Suggested tactics of EBO

Rule of five steps:

  • to discover where HPA is present

  • to discover where a center of alteration is

  • define possible areas of receiving and transmissing vibrations

  • regulating web tension in direction of EDP increase

  • control test according to tension, mobility, energy storage, etc.

Advantages of EBO

  • the work takes place precisely in an area of energy excess or in areas associated as routes of transmission

  • theoretically minimal risk of adaptation process deterioration

  • chronology of work - from areas most overloaded to least overloaded, from primary affected to secondary affected, from archaic wounds to fresh ones

Disadvantages of EBO

  • area of overload may contain doses of energy which are archaic in relation to current ailments - then even if there is a connection between a cause and a certain patology there is a lack of spectacular therapeutic effect and longlasting unwinding discourages both - the patient and practitioner.

Summary

Likewise C.O. concept of EBO is not only therapeutic technique, is not only a tool in treating of sufferings, it is rather a philosophy in action. Working in a conception of EBO - anatomy, biomechanics and physiology in classical meaning are its basis. However EBO goes deeper.
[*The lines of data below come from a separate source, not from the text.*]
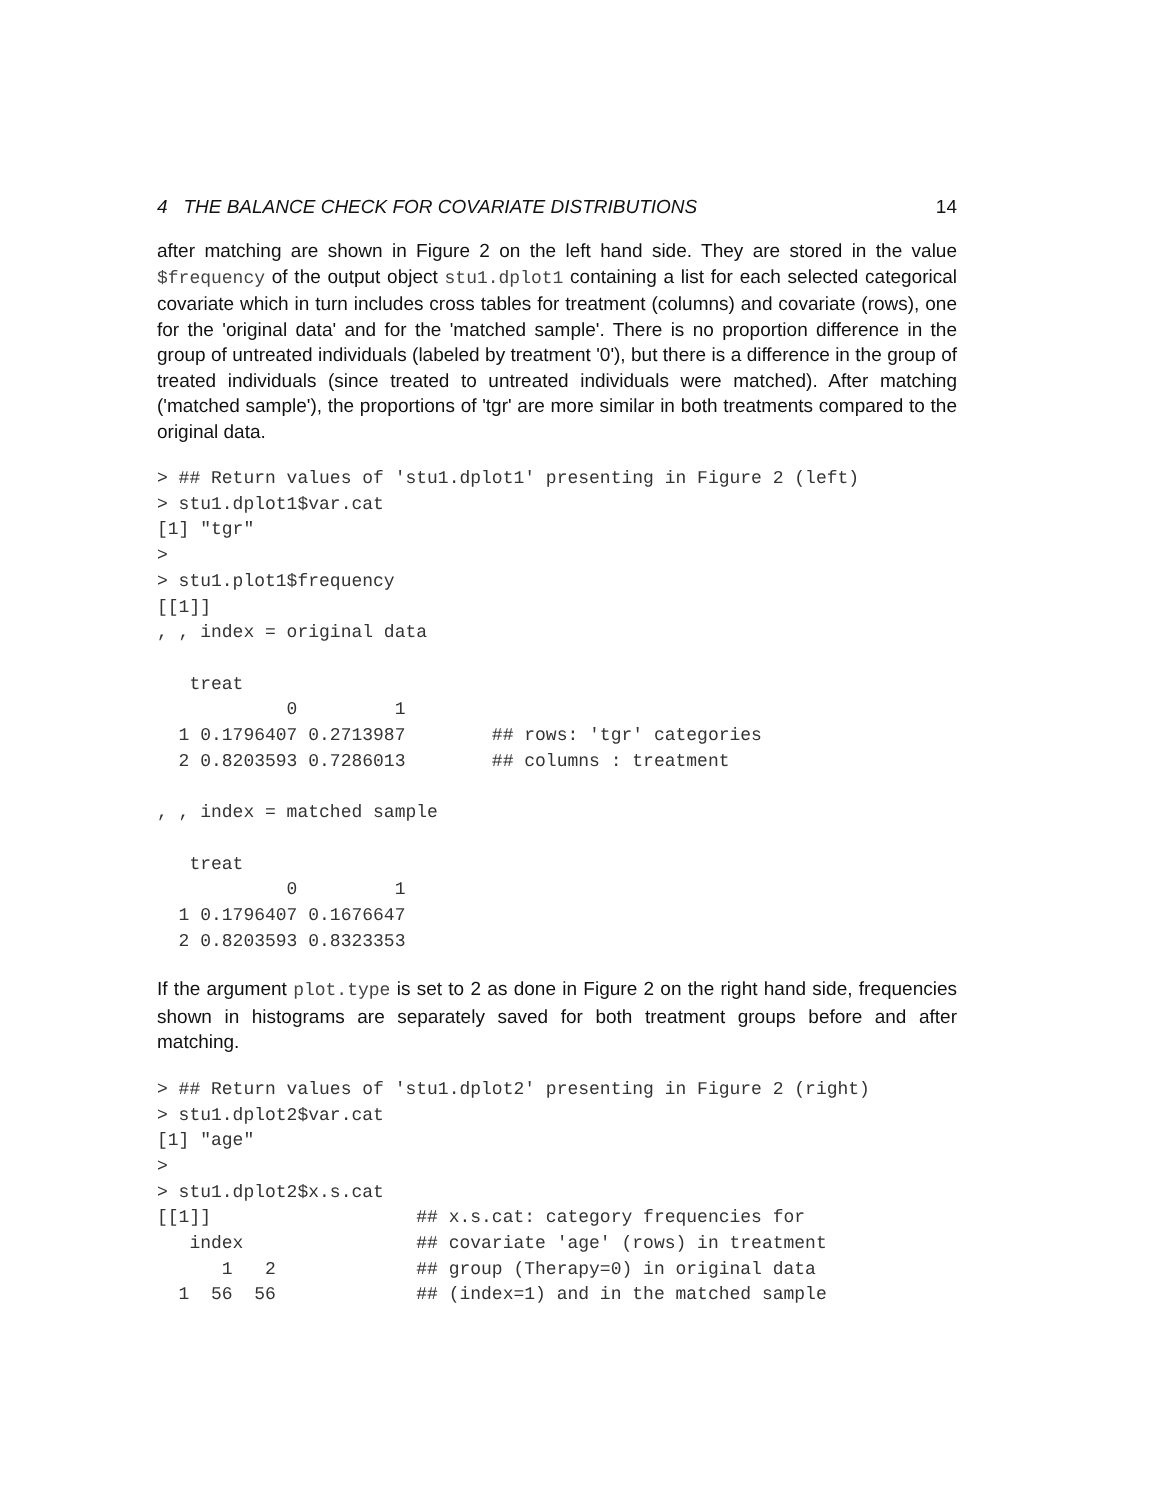4 THE BALANCE CHECK FOR COVARIATE DISTRIBUTIONS 14
after matching are shown in Figure 2 on the left hand side. They are stored in the value $frequency of the output object stu1.dplot1 containing a list for each selected categorical covariate which in turn includes cross tables for treatment (columns) and covariate (rows), one for the 'original data' and for the 'matched sample'. There is no proportion difference in the group of untreated individuals (labeled by treatment '0'), but there is a difference in the group of treated individuals (since treated to untreated individuals were matched). After matching ('matched sample'), the proportions of 'tgr' are more similar in both treatments compared to the original data.
> ## Return values of 'stu1.dplot1' presenting in Figure 2 (left)
> stu1.dplot1$var.cat
[1] "tgr"
>
> stu1.plot1$frequency
[[1]]
, , index = original data

   treat
            0         1
  1 0.1796407 0.2713987        ## rows: 'tgr' categories
  2 0.8203593 0.7286013        ## columns : treatment

, , index = matched sample

   treat
            0         1
  1 0.1796407 0.1676647
  2 0.8203593 0.8323353
If the argument plot.type is set to 2 as done in Figure 2 on the right hand side, frequencies shown in histograms are separately saved for both treatment groups before and after matching.
> ## Return values of 'stu1.dplot2' presenting in Figure 2 (right)
> stu1.dplot2$var.cat
[1] "age"
>
> stu1.dplot2$x.s.cat
[[1]]                   ## x.s.cat: category frequencies for
   index                ## covariate 'age' (rows) in treatment
      1   2             ## group (Therapy=0) in original data
  1  56  56             ## (index=1) and in the matched sample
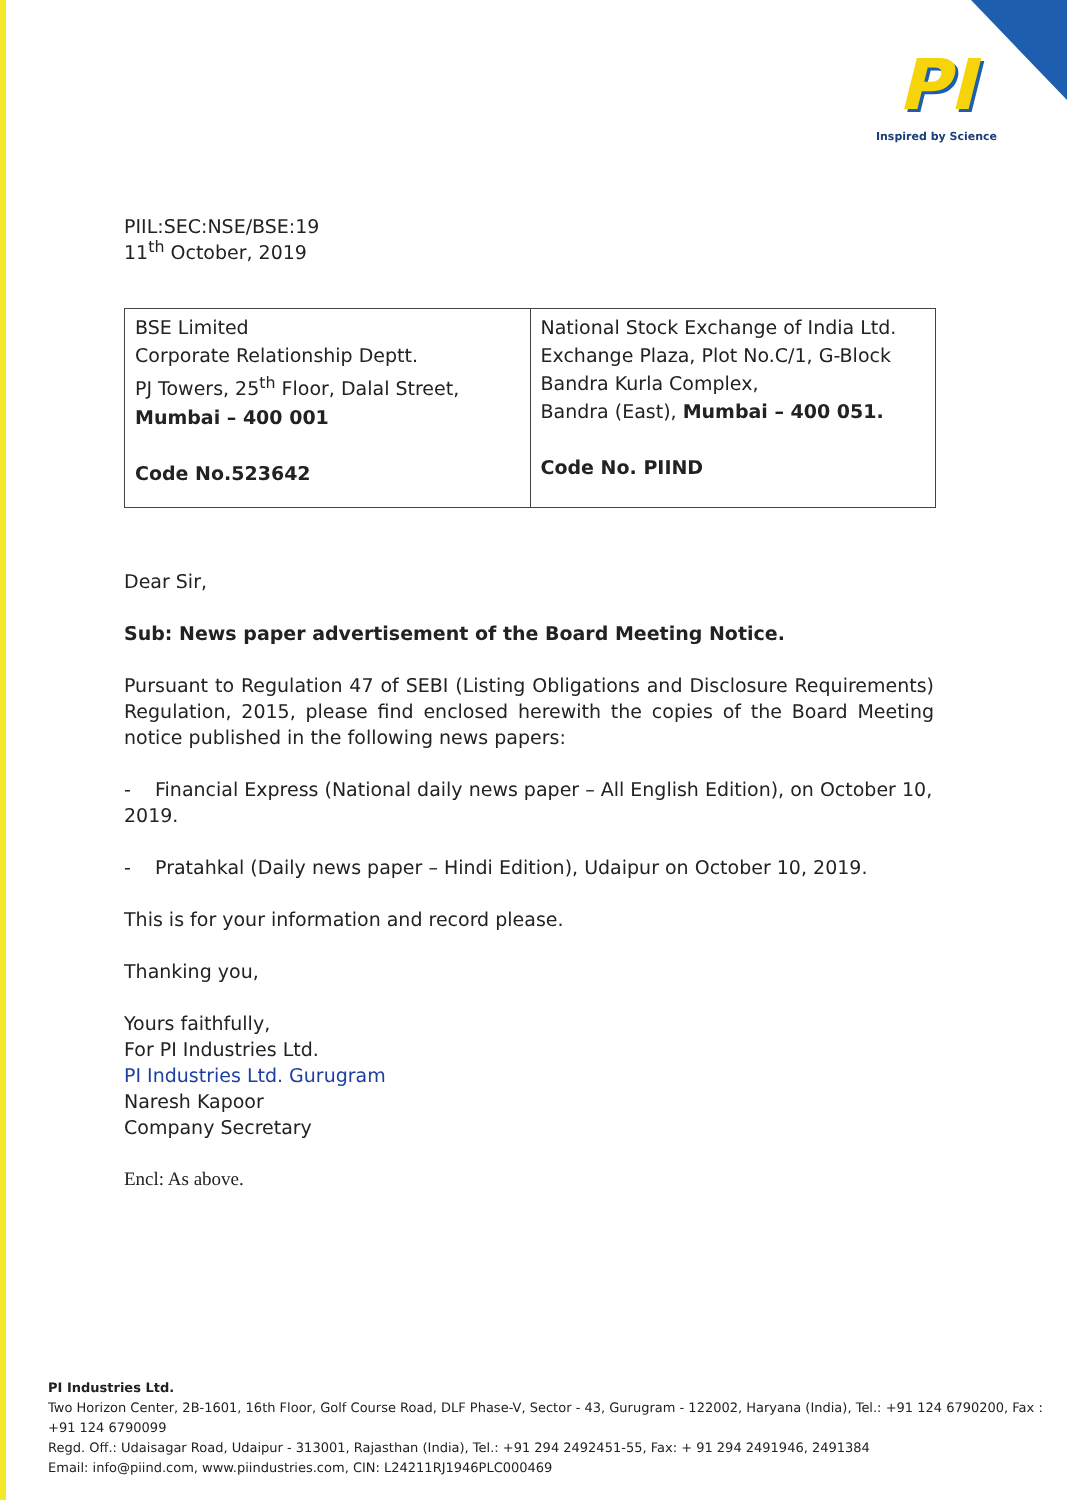PI
Inspired by Science
PIIL:SEC:NSE/BSE:19
11<sup>th</sup> October, 2019
| BSE Limited Corporate Relationship Deptt. PJ Towers, 25<sup>th</sup> Floor, Dalal Street, Mumbai – 400 001 Code No.523642 | National Stock Exchange of India Ltd. Exchange Plaza, Plot No.C/1, G-Block Bandra Kurla Complex, Bandra (East), Mumbai – 400 051. Code No. PIIND |
Dear Sir,
Sub: News paper advertisement of the Board Meeting Notice.
Pursuant to Regulation 47 of SEBI (Listing Obligations and Disclosure Requirements) Regulation, 2015, please find enclosed herewith the copies of the Board Meeting notice published in the following news papers:
- Financial Express (National daily news paper – All English Edition), on October 10, 2019.
- Pratahkal (Daily news paper – Hindi Edition), Udaipur on October 10, 2019.
This is for your information and record please.
Thanking you,
Yours faithfully,
For PI Industries Ltd.
PI Industries Ltd. Gurugram
Naresh Kapoor
Company Secretary
Encl: As above.
PI Industries Ltd.
Two Horizon Center, 2B-1601, 16th Floor, Golf Course Road, DLF Phase-V, Sector - 43, Gurugram - 122002, Haryana (India), Tel.: +91 124 6790200, Fax : +91 124 6790099
Regd. Off.: Udaisagar Road, Udaipur - 313001, Rajasthan (India), Tel.: +91 294 2492451-55, Fax: + 91 294 2491946, 2491384
Email: info@piind.com, www.piindustries.com, CIN: L24211RJ1946PLC000469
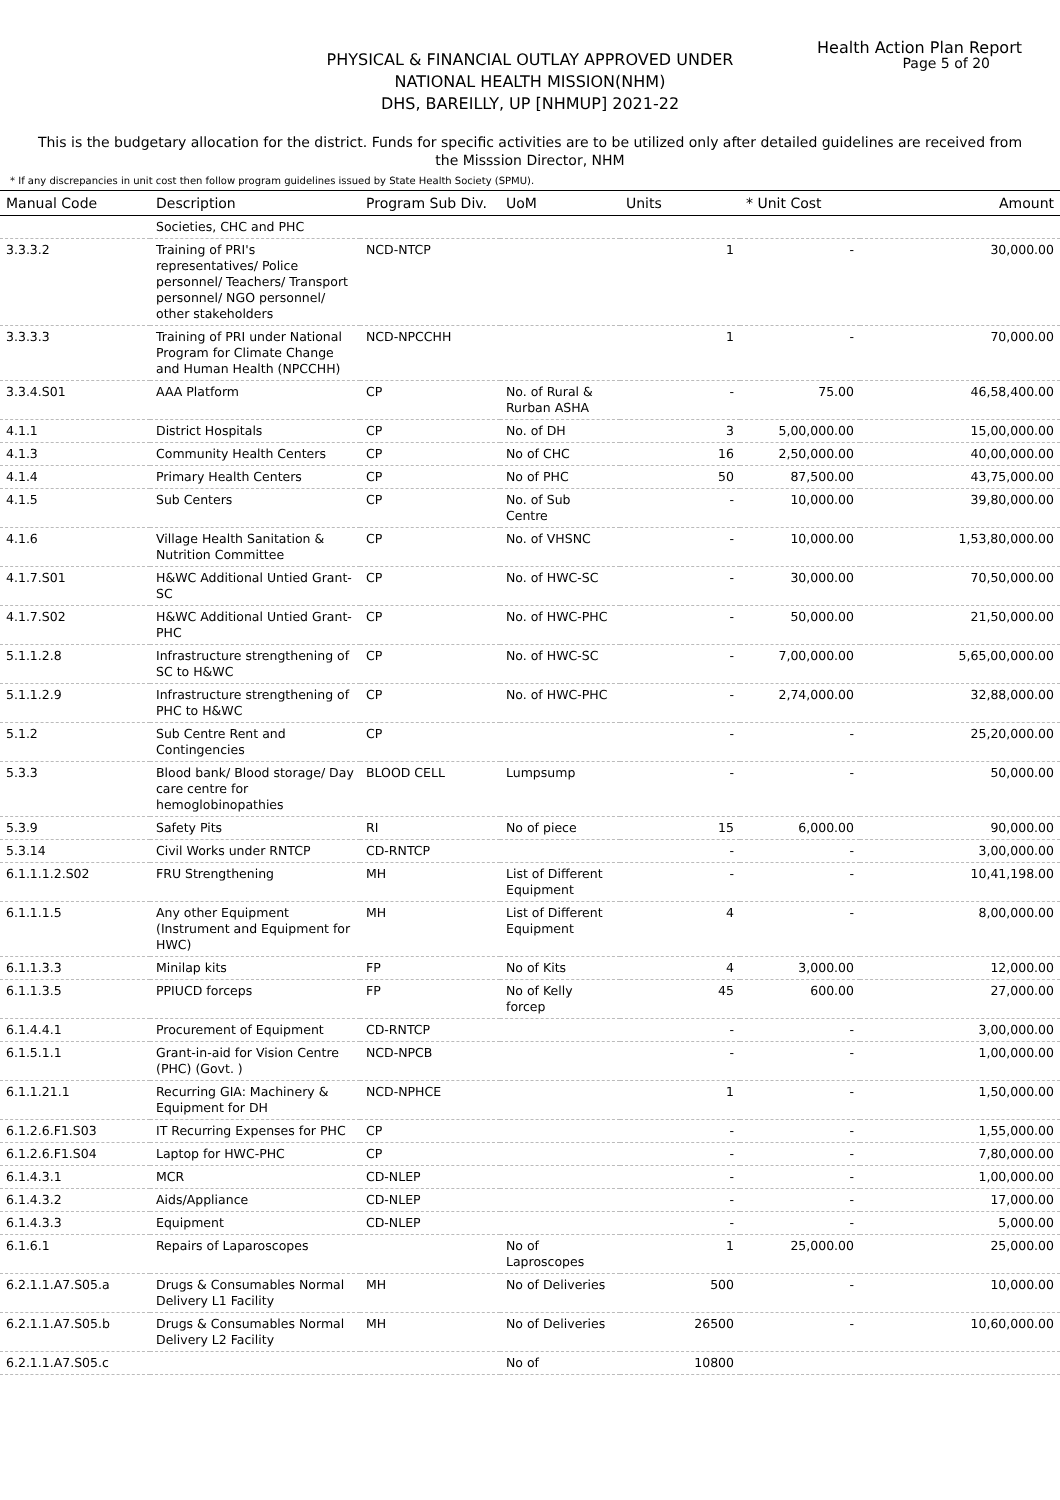Health Action Plan Report
Page 5 of 20
PHYSICAL & FINANCIAL OUTLAY APPROVED UNDER
NATIONAL HEALTH MISSION(NHM)
DHS, BAREILLY, UP [NHMUP] 2021-22
This is the budgetary allocation for the district. Funds for specific activities are to be utilized only after detailed guidelines are received from the Misssion Director, NHM
* If any discrepancies in unit cost then follow program guidelines issued by State Health Society (SPMU).
| Manual Code | Description | Program Sub Div. | UoM | Units | * Unit Cost | Amount |
| --- | --- | --- | --- | --- | --- | --- |
| | Societies, CHC and PHC | | | | | |
| 3.3.3.2 | Training of PRI's representatives/ Police personnel/ Teachers/ Transport personnel/ NGO personnel/ other stakeholders | NCD-NTCP | | 1 | - | 30,000.00 |
| 3.3.3.3 | Training of PRI under National Program for Climate Change and Human Health (NPCCHH) | NCD-NPCCHH | | 1 | - | 70,000.00 |
| 3.3.4.S01 | AAA Platform | CP | No. of Rural & Rurban ASHA | - | 75.00 | 46,58,400.00 |
| 4.1.1 | District Hospitals | CP | No. of DH | 3 | 5,00,000.00 | 15,00,000.00 |
| 4.1.3 | Community Health Centers | CP | No of CHC | 16 | 2,50,000.00 | 40,00,000.00 |
| 4.1.4 | Primary Health Centers | CP | No of PHC | 50 | 87,500.00 | 43,75,000.00 |
| 4.1.5 | Sub Centers | CP | No. of Sub Centre | - | 10,000.00 | 39,80,000.00 |
| 4.1.6 | Village Health Sanitation & Nutrition Committee | CP | No. of VHSNC | - | 10,000.00 | 1,53,80,000.00 |
| 4.1.7.S01 | H&WC Additional Untied Grant-SC | CP | No. of HWC-SC | - | 30,000.00 | 70,50,000.00 |
| 4.1.7.S02 | H&WC Additional Untied Grant-PHC | CP | No. of HWC-PHC | - | 50,000.00 | 21,50,000.00 |
| 5.1.1.2.8 | Infrastructure strengthening of SC to H&WC | CP | No. of HWC-SC | - | 7,00,000.00 | 5,65,00,000.00 |
| 5.1.1.2.9 | Infrastructure strengthening of PHC to H&WC | CP | No. of HWC-PHC | - | 2,74,000.00 | 32,88,000.00 |
| 5.1.2 | Sub Centre Rent and Contingencies | CP | | - | - | 25,20,000.00 |
| 5.3.3 | Blood bank/ Blood storage/ Day care centre for hemoglobinopathies | BLOOD CELL | Lumpsump | - | - | 50,000.00 |
| 5.3.9 | Safety Pits | RI | No of piece | 15 | 6,000.00 | 90,000.00 |
| 5.3.14 | Civil Works under RNTCP | CD-RNTCP | | - | - | 3,00,000.00 |
| 6.1.1.1.2.S02 | FRU Strengthening | MH | List of Different Equipment | - | - | 10,41,198.00 |
| 6.1.1.1.5 | Any other Equipment (Instrument and Equipment for HWC) | MH | List of Different Equipment | 4 | - | 8,00,000.00 |
| 6.1.1.3.3 | Minilap kits | FP | No of Kits | 4 | 3,000.00 | 12,000.00 |
| 6.1.1.3.5 | PPIUCD forceps | FP | No of Kelly forcep | 45 | 600.00 | 27,000.00 |
| 6.1.4.4.1 | Procurement of Equipment | CD-RNTCP | | - | - | 3,00,000.00 |
| 6.1.5.1.1 | Grant-in-aid for Vision Centre (PHC) (Govt. ) | NCD-NPCB | | - | - | 1,00,000.00 |
| 6.1.1.21.1 | Recurring GIA: Machinery & Equipment for DH | NCD-NPHCE | | 1 | - | 1,50,000.00 |
| 6.1.2.6.F1.S03 | IT Recurring Expenses for PHC | CP | | - | - | 1,55,000.00 |
| 6.1.2.6.F1.S04 | Laptop for HWC-PHC | CP | | - | - | 7,80,000.00 |
| 6.1.4.3.1 | MCR | CD-NLEP | | - | - | 1,00,000.00 |
| 6.1.4.3.2 | Aids/Appliance | CD-NLEP | | - | - | 17,000.00 |
| 6.1.4.3.3 | Equipment | CD-NLEP | | - | - | 5,000.00 |
| 6.1.6.1 | Repairs of Laparoscopes | | No of Laproscopes | 1 | 25,000.00 | 25,000.00 |
| 6.2.1.1.A7.S05.a | Drugs & Consumables Normal Delivery L1 Facility | MH | No of Deliveries | 500 | - | 10,000.00 |
| 6.2.1.1.A7.S05.b | Drugs & Consumables Normal Delivery L2 Facility | MH | No of Deliveries | 26500 | - | 10,60,000.00 |
| 6.2.1.1.A7.S05.c | | | No of | 10800 | | |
It analizes the tissue not only from the anatomical, histological or embryological point of view. It is important also "historical past " of the tissue in the form of its energetic and emmotional load. EBO adress its investigation to the inner tendency of tissue to return to normal which - as it stated W.G. Sutherland - doesn't ever pass and is stronger than any blind force brought from outside. Although EBO's practitioner manipulates the tissue using strongly recommended functional techniques it is possible to apply any other "trick", because the technique is not most important but keeping in mind that every intervention which improves EDP of the tissue leads to desired results in terms of its energetical balance. When the balance is secured, other symptoms of normal functional state as: range of movement, strength or lenght of muscles, blood supply, neural control, etc. are secondary restored.